══ The data ══

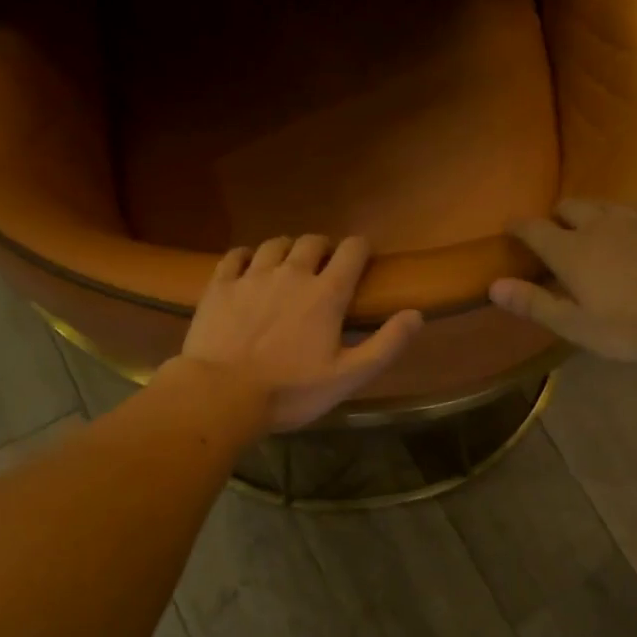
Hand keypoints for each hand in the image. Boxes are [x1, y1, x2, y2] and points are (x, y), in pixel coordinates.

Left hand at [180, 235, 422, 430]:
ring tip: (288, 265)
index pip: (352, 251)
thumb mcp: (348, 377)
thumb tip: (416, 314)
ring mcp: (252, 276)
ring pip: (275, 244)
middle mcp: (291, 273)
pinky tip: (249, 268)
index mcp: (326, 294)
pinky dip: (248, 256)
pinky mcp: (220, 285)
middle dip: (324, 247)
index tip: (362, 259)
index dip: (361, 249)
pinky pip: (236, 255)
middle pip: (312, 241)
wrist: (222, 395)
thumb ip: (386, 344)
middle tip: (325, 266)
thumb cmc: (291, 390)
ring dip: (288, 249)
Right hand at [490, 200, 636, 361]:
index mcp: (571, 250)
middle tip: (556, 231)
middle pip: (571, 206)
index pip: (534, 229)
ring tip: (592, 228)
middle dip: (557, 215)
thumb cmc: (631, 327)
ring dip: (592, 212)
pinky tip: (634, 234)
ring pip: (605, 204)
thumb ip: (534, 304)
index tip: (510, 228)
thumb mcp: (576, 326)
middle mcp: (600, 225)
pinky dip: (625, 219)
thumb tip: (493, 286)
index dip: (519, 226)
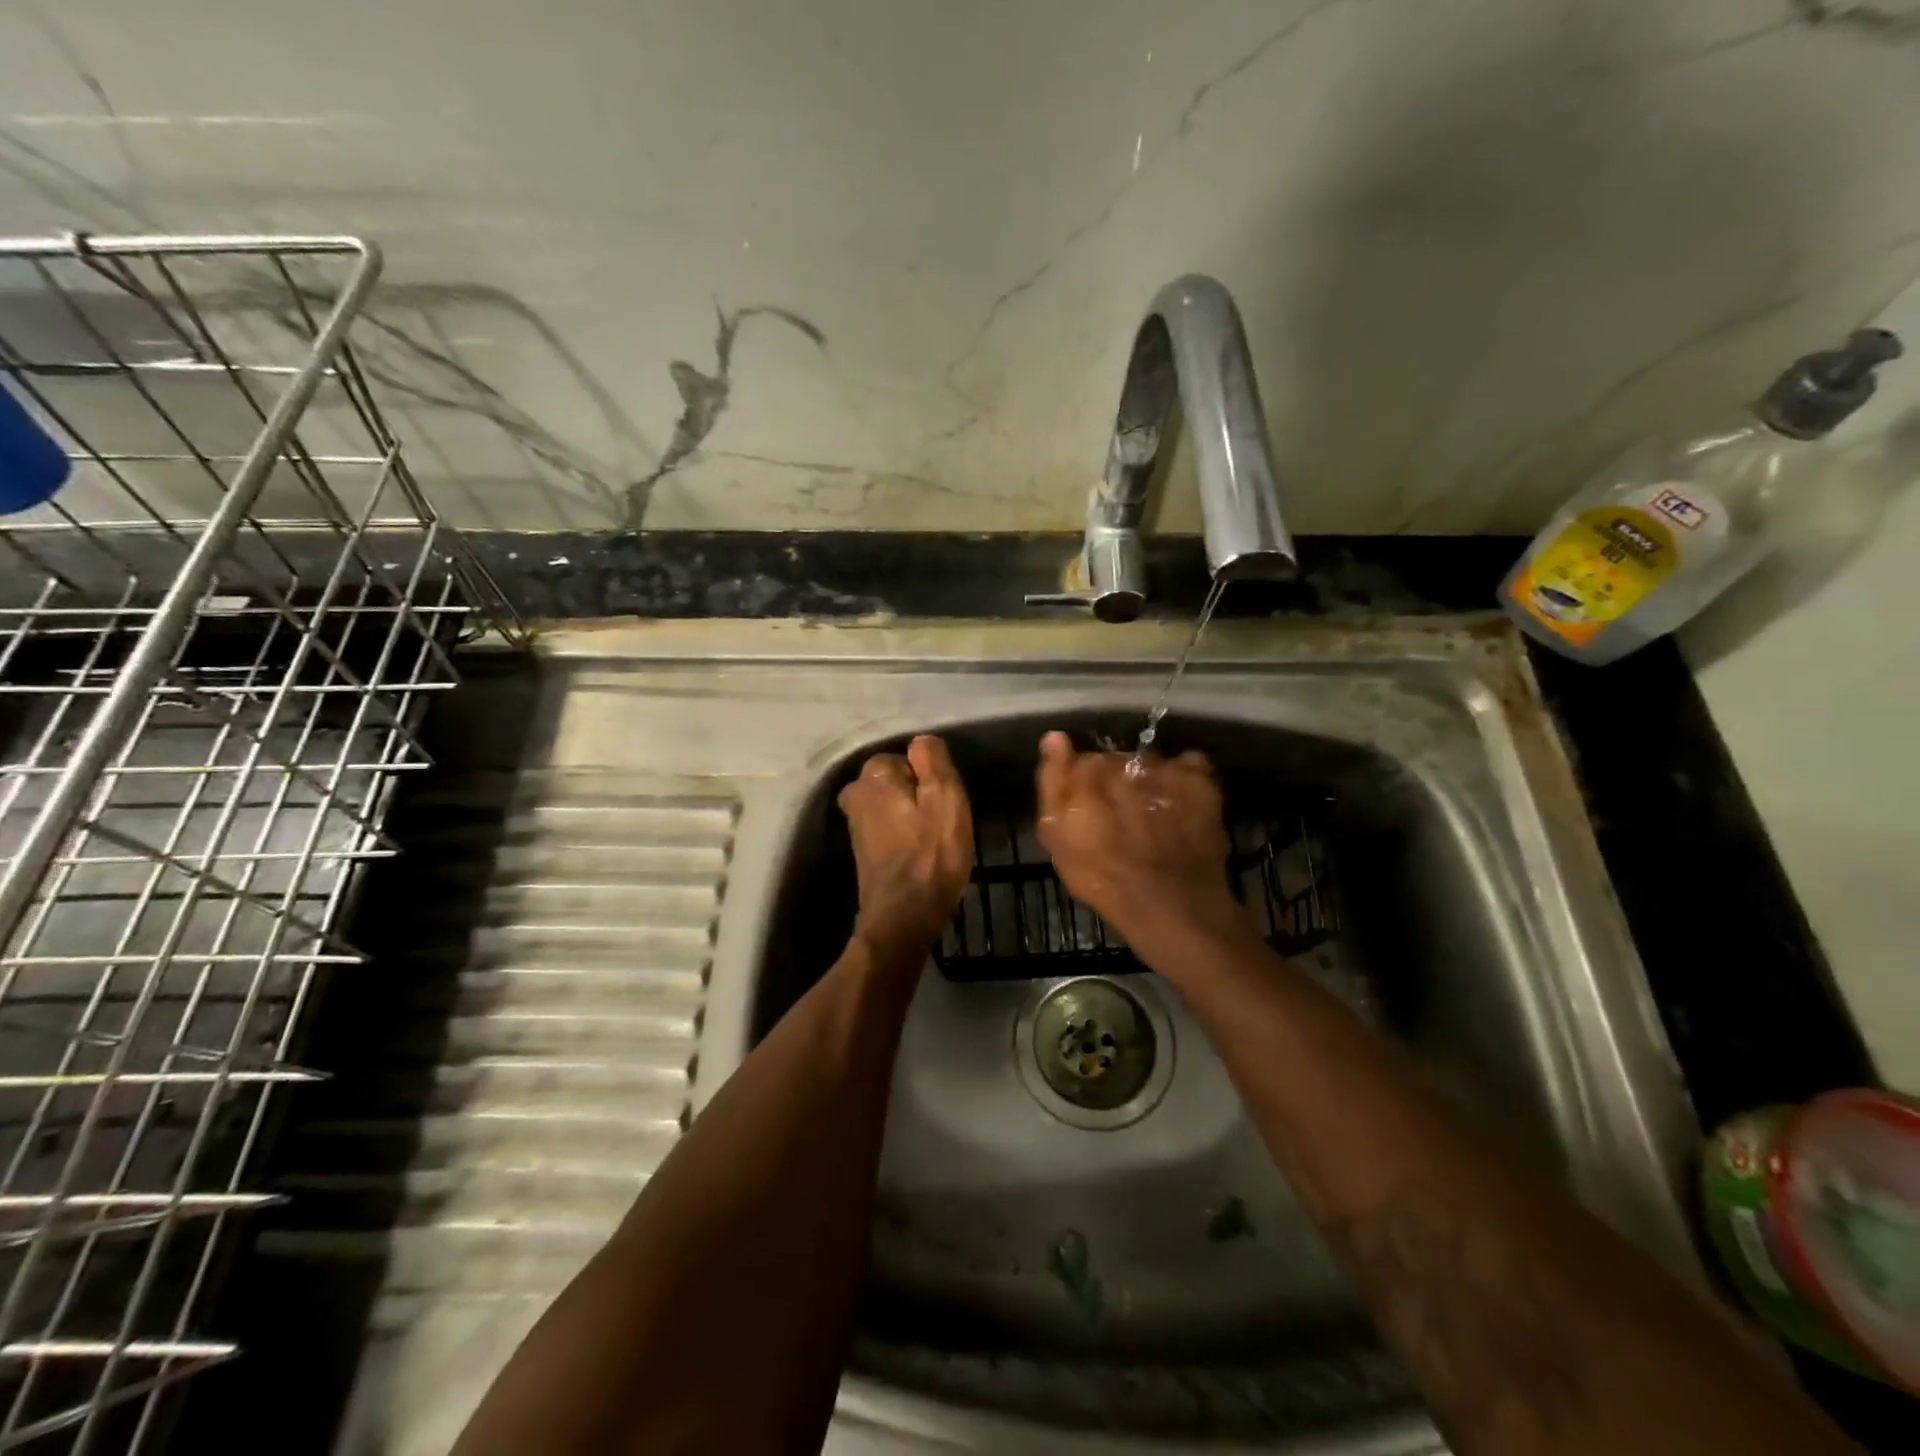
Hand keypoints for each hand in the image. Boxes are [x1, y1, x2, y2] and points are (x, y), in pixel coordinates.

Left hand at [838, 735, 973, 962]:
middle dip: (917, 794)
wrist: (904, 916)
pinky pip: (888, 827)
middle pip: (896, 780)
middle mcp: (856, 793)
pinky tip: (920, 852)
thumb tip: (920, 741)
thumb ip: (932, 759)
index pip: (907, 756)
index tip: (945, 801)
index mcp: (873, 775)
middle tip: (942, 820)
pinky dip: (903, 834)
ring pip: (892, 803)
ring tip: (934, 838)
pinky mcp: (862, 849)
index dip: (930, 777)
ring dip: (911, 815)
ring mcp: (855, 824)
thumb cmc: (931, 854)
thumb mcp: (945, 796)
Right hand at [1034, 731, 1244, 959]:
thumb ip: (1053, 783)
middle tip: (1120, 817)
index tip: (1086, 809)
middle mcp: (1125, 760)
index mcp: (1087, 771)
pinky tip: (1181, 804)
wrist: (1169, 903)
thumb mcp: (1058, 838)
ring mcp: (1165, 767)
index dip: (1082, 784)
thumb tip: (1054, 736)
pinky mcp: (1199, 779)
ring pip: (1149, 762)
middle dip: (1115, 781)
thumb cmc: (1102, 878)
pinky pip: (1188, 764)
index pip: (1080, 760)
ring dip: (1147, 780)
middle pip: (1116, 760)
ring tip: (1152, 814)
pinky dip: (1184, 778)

═══
══ The data ══

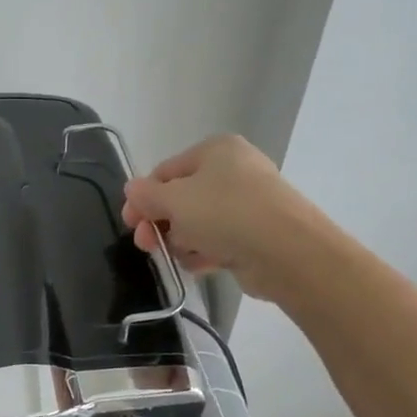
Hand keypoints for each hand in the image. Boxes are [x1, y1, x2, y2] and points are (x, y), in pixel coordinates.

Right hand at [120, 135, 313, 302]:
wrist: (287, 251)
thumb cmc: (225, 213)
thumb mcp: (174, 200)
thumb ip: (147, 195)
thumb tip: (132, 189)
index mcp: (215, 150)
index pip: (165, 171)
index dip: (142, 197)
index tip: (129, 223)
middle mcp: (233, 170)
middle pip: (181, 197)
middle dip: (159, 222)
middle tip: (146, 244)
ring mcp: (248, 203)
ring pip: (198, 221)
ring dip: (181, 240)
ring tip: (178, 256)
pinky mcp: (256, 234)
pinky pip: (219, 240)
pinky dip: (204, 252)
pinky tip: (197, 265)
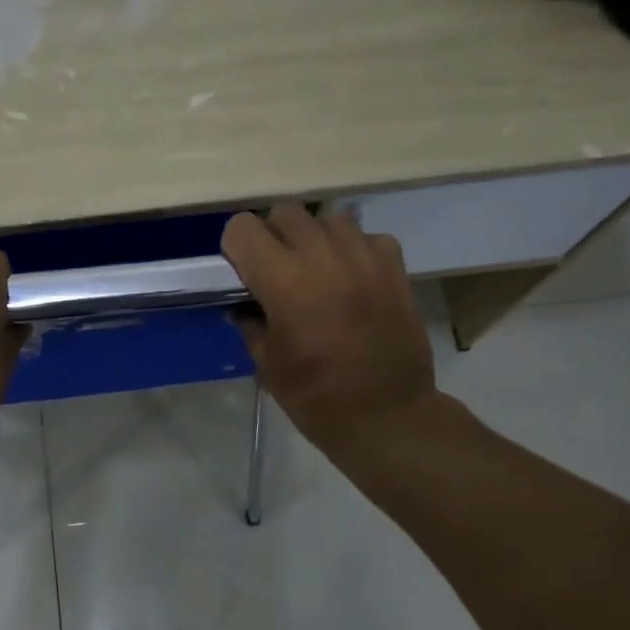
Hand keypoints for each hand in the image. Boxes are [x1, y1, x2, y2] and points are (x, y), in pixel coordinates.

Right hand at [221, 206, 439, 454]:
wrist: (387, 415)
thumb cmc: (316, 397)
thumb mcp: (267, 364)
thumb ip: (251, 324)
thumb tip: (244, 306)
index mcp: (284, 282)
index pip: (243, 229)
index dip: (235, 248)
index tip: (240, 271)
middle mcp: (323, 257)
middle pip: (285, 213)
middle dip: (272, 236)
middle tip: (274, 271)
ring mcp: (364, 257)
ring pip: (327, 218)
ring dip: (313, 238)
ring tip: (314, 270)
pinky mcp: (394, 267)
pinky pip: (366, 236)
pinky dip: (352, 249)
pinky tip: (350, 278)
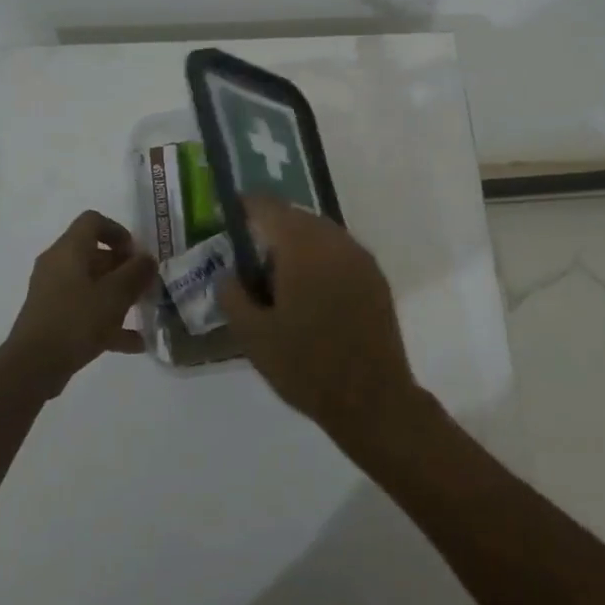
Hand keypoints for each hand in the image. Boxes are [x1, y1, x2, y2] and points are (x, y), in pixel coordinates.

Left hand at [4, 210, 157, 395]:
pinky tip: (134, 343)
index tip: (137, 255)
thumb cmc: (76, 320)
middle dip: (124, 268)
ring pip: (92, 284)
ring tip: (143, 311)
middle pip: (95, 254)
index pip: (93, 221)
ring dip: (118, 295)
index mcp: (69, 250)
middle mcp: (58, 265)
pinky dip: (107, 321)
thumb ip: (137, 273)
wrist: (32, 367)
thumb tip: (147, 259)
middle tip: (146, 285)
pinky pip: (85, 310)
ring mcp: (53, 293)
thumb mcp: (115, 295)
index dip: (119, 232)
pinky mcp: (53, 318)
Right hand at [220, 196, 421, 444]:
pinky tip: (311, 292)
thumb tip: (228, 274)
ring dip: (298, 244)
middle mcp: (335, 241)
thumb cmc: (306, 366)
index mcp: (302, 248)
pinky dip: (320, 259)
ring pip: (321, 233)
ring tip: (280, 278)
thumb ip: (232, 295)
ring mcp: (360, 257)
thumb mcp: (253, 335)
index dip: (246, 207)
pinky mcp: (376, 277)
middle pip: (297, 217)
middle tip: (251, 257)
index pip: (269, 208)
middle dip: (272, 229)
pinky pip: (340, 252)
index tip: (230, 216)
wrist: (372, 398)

═══

→ **What you have to do**:
When you reach the line with "index pip: (352, 251)" in the records above, start writing out lines exactly, and stop once the line with "pinky pip: (236, 255)" has been written; include nothing else.

→ **Answer**:
index pip: (352, 251)
thumb mcp: (348, 377)
thumb tip: (416, 314)
ring mcp: (252, 276)
ring pip: (275, 244)
middle mcp: (291, 273)
pinky tip: (249, 268)
index mcp: (326, 294)
pinky dip: (248, 256)
pinky mcp: (220, 285)
middle dip: (324, 247)
index tip: (362, 259)
index dip: (361, 249)
pinky pip: (236, 255)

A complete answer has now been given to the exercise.